The United States will launch a major military action to overthrow Iraq's Saddam Hussein by fall, U.S. Rep. Lindsey Graham told an audience of business leaders in Columbia on Tuesday night, on the eve of President Bush's visit to South Carolina.
Graham, R-Seneca, later said his information is based on intelligence briefings, contact with the Bush administration and his attendance at a recent international conference in Germany.
White House spokeswoman Jeanie Mamo wouldn't comment. She provided a March 20 statement from press secretary Ari Fleischer, who had said the Bush administration hasn't made any decisions "about that phase in the war on terror."
Graham made his comments during a discussion of terrorism and homeland security at the end of a question-and-answer session with a panel of U.S. House members from South Carolina.
"Before the end of summer or fall we'll be in a major engagement with Iraq," he told the group of about 250 people attending the event sponsored by the S.C. Chamber of Commerce at the Adam's Mark hotel.

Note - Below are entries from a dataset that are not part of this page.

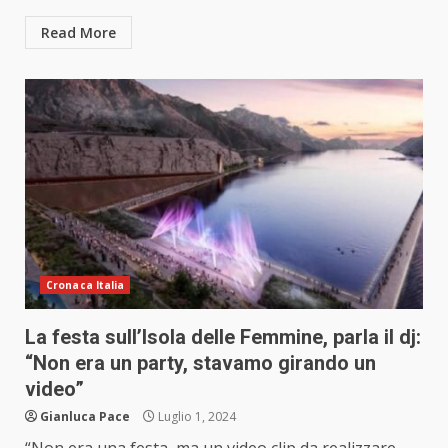
Read More
Cronaca Italia
La festa sull’Isola delle Femmine, parla il dj:
“Non era un party, stavamo girando un
video”
Gianluca Pace
Luglio 1, 2024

"We're looking at going after Saddam Hussein - not to contain him, but to replace him," he said.
"We're not going to wait for the world to give us permission."

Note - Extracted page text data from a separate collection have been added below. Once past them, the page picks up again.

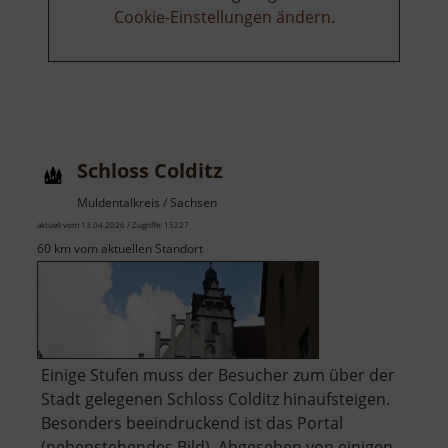
Cookie-Einstellungen ändern
.
Schloss Colditz
Muldentalkreis / Sachsen
aktuell vom 13.04.2026 / Zugriffe: 15227
60 km vom aktuellen Standort
Einige Stufen muss der Besucher zum über der
Stadt gelegenen Schloss Colditz hinaufsteigen.
Besonders beeindruckend ist das Portal
(nebenstehendes Bild). Abgesehen von einigen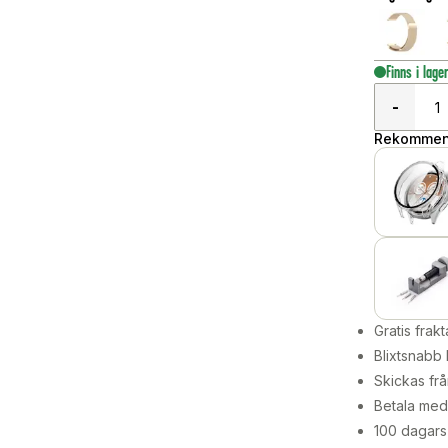
Finns i lage
-
Rekommend
Gratis frakt
Blixtsnabb 
Skickas frå
Betala med 
100 dagars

Rep. John Spratt, D-York, who was also on the panel, expressed surprise and said Vice President Dick Cheney had not received the support from Saudi Arabia on his recent visit to the Middle East that would provide the land base needed for such a campaign.
"I'm not sure we want to launch it off carrier decks," Spratt said.
Spratt said the previous President Bush launched a land war in 1991 against Iraq after months of negotiations that achieved the backing of the United Nations and key allies in the region.
Once such a multilateral approach has been used, it's difficult to act unilaterally, Spratt said.
Graham responded that he believed Turkey would provide bases.
Afterward, Graham said the United States didn't need a large international alliance, but the support of key allies.
"We will have those allies - they will be there with us," he said.
After the event, Spratt said he supports the overthrow of Saddam Hussein, but felt the international conditions make action unlikely by fall:
The war in Afghanistan continues. The Taliban have been thrown out of power; the political conditions remain precarious.
The conflict between the Israelis and Palestinians is raging, and conditions could be worsened by war against Iraq.
The lack of a land base from which to launch a ground offensive complicates things. "You've got to put troops in there. They have to have armor. You don't want light troops."
"I would be surprised if it was the next order of business with the Bush administration," Spratt said. "It becomes a matter of priorities and practicalities."